What the exercise asks: An exact transcription is needed, starting at the line containing "ring tip: (206, 130)" and running through the last line of the records, with every picture left out.

Images with localized body landmarks:
********************

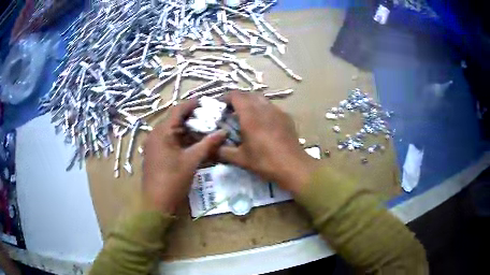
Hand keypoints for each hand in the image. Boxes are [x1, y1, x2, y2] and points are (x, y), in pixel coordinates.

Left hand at [142, 100, 226, 213]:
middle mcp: (155, 135)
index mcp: (162, 132)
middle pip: (175, 120)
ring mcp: (154, 145)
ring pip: (173, 131)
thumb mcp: (192, 161)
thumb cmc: (172, 180)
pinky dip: (182, 140)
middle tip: (210, 118)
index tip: (206, 102)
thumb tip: (223, 132)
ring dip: (188, 131)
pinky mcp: (156, 154)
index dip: (192, 104)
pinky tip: (195, 144)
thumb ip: (207, 144)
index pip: (178, 110)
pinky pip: (170, 141)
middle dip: (193, 119)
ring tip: (206, 130)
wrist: (156, 203)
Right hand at [218, 92, 320, 193]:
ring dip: (251, 103)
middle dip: (238, 99)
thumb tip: (213, 148)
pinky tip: (264, 123)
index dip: (227, 97)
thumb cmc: (265, 161)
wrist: (293, 166)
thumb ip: (223, 152)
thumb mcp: (241, 159)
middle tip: (232, 111)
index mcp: (250, 115)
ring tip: (248, 116)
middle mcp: (264, 108)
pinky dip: (263, 109)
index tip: (221, 105)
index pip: (236, 95)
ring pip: (261, 99)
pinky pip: (272, 107)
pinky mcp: (286, 117)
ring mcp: (277, 111)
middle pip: (249, 94)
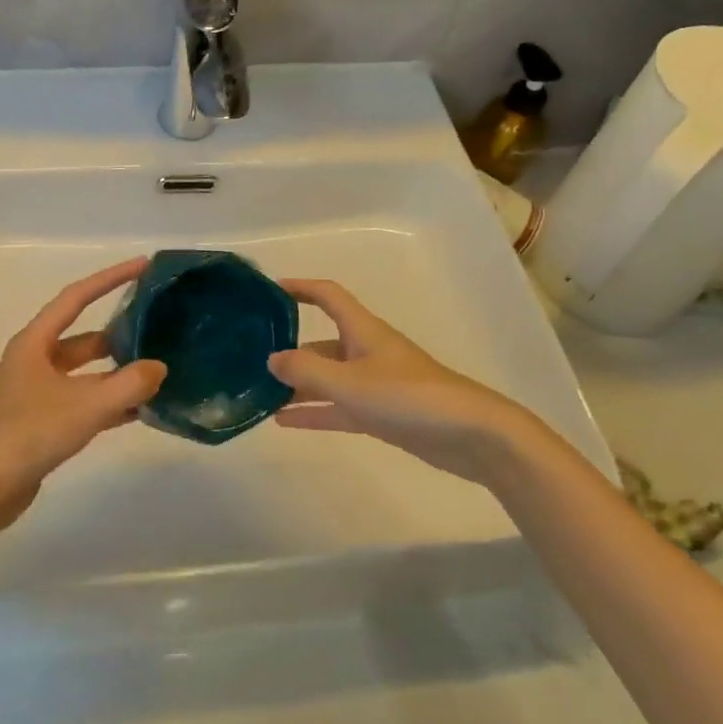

********************

Response to this task:
ring tip: (206, 130)
wrist: (156, 203)
Right hand at [218, 92, 320, 193]:
ring dip: (251, 103)
middle dip: (238, 99)
thumb tip: (213, 148)
pinky tip: (264, 123)
index dip: (227, 97)
thumb cmc: (265, 161)
wrist: (293, 166)
thumb ip: (223, 152)
thumb mcp: (241, 159)
middle tip: (232, 111)
index mcp: (250, 115)
ring tip: (248, 116)
middle mcp: (264, 108)
pinky dip: (263, 109)
index tip: (221, 105)
index pip: (236, 95)
ring pip: (261, 99)
pinky pip: (272, 107)
pinky mcp: (286, 117)
ring mcp: (277, 111)
middle pip: (249, 94)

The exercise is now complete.